> _TEXT TO READ_:
--------------------

= Magnetic resonance =

Excitation of a quantum system via magnetism

Magnetic resonance is a process by which a physical excitation (resonance) is set up via magnetism.

This process was used to develop magnetic resonance imaging (MRI) and nuclear magnetic resonance spectroscopy (NMRS) technology.

It is also being used to develop nuclear magnetic resonance quantum computers.

== History ==
The first observation of electron-spin resonance was in 1944 by Y. K. Zavosky, a Soviet physicist then teaching at Kazan State University (now Kazan Federal University). Nuclear magnetic resonance was first observed in 1946 in the US by a team led by Felix Bloch at the same time as a separate team led by Edward Mills Purcell, the two of whom would later be the 1952 Nobel Laureates in Physics.

==Resonant and non-resonant methods==
A natural way to measure the separation between two energy levels is to find a measurable quantity defined by this separation and measure it. However, the precision of this method is limited by measurement precision and thus may be poor.

--------------------

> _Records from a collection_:
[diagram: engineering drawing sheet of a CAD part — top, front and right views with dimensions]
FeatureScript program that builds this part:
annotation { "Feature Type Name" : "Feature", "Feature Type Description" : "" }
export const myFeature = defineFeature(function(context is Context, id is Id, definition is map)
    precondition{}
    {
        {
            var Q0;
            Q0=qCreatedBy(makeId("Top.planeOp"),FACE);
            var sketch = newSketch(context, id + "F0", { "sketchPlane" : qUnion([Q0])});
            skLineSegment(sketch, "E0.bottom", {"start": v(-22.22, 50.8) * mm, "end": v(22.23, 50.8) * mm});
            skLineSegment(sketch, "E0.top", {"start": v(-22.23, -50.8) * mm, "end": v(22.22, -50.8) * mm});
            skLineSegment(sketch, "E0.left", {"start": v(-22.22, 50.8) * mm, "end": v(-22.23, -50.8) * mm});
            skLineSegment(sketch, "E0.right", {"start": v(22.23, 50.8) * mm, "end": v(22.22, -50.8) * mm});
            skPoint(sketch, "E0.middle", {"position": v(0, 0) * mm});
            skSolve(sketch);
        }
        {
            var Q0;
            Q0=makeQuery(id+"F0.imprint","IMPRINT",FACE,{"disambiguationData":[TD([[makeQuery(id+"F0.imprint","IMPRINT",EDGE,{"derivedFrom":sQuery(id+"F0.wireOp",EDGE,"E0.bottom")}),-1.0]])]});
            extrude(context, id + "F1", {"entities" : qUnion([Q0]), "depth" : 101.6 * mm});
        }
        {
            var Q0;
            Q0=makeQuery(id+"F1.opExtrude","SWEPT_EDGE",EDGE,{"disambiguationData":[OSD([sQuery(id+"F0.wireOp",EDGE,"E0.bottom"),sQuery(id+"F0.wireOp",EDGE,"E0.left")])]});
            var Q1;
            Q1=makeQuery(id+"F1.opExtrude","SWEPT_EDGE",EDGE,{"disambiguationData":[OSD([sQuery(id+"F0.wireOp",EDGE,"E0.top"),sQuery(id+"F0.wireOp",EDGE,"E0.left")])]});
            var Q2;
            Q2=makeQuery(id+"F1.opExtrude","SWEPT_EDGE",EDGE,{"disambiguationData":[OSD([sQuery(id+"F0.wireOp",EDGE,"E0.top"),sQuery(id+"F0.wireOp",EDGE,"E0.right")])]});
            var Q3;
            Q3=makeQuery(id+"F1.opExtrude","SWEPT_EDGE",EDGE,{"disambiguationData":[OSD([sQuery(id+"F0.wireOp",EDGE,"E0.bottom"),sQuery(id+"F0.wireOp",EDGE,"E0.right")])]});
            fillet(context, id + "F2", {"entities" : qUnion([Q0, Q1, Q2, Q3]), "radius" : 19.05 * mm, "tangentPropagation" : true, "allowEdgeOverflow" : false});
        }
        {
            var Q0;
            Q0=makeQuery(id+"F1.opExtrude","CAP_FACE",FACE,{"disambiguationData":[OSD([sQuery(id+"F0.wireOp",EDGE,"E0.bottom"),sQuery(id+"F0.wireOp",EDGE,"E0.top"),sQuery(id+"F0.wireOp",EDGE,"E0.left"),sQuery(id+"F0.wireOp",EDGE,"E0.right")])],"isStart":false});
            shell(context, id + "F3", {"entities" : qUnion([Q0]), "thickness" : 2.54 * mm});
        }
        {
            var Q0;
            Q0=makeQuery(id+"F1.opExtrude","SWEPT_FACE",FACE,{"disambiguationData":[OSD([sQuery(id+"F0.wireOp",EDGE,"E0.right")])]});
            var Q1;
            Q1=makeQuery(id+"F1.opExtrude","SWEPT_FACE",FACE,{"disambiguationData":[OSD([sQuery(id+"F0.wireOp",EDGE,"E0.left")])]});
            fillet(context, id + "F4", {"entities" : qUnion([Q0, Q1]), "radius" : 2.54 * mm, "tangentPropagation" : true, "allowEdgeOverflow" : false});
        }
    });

--------------------

> _TASK SET_:
**A.** Write out the full magnetic resonance article word for word.
**B.** Extract from the listing the lines starting at its first line and ending at the line containing "var sketch = newSketch(context, id", both included.
The magnetic resonance article and the listing are unrelated to each other.

> _IN RESPONSE_:
**A.**
= Magnetic resonance =

Excitation of a quantum system via magnetism

Magnetic resonance is a process by which a physical excitation (resonance) is set up via magnetism.

This process was used to develop magnetic resonance imaging (MRI) and nuclear magnetic resonance spectroscopy (NMRS) technology.

It is also being used to develop nuclear magnetic resonance quantum computers.

== History ==
The first observation of electron-spin resonance was in 1944 by Y. K. Zavosky, a Soviet physicist then teaching at Kazan State University (now Kazan Federal University). Nuclear magnetic resonance was first observed in 1946 in the US by a team led by Felix Bloch at the same time as a separate team led by Edward Mills Purcell, the two of whom would later be the 1952 Nobel Laureates in Physics.

==Resonant and non-resonant methods==
A natural way to measure the separation between two energy levels is to find a measurable quantity defined by this separation and measure it. However, the precision of this method is limited by measurement precision and thus may be poor.

**B.**
[diagram: engineering drawing sheet of a CAD part — top, front and right views with dimensions]
FeatureScript program that builds this part:
annotation { "Feature Type Name" : "Feature", "Feature Type Description" : "" }
export const myFeature = defineFeature(function(context is Context, id is Id, definition is map)
    precondition{}
    {
        {
            var Q0;
            Q0=qCreatedBy(makeId("Top.planeOp"),FACE);
            var sketch = newSketch(context, id + "F0", { "sketchPlane" : qUnion([Q0])});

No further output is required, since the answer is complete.